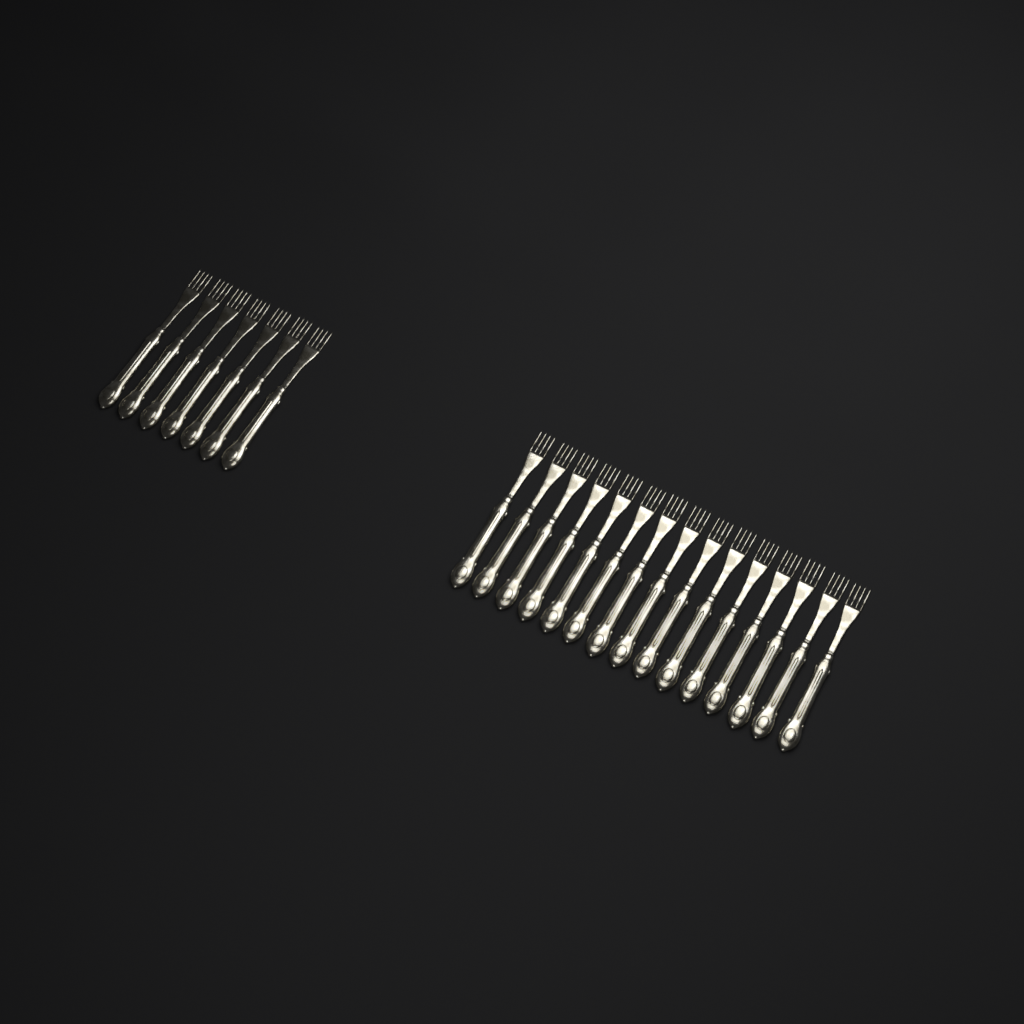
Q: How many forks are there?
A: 22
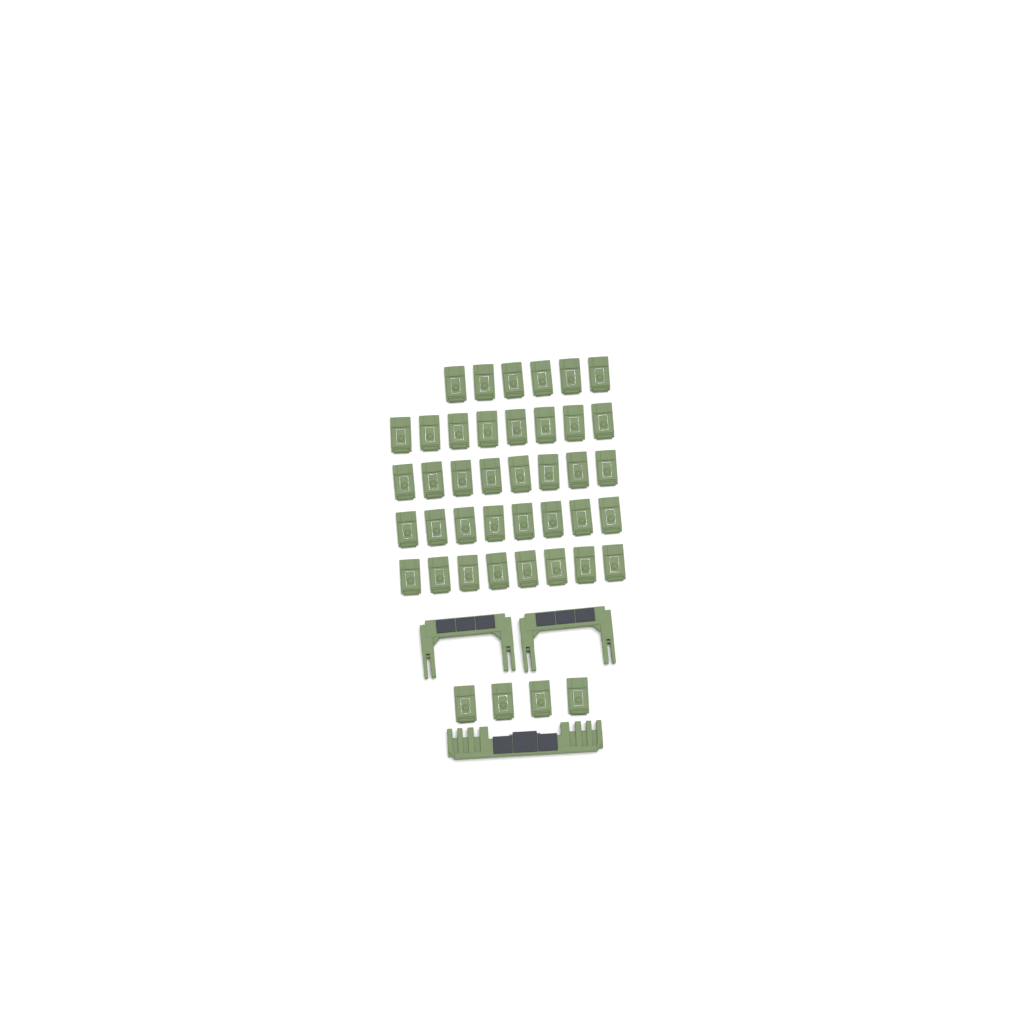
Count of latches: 42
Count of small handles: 2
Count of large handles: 1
:::
PROBLEM STATEMENT: Reproduce the lines above word for word, omitting the pictures.

FINISHED TASK:
Q: How many forks are there?
A: 22
Count of latches: 42
Count of small handles: 2
Count of large handles: 1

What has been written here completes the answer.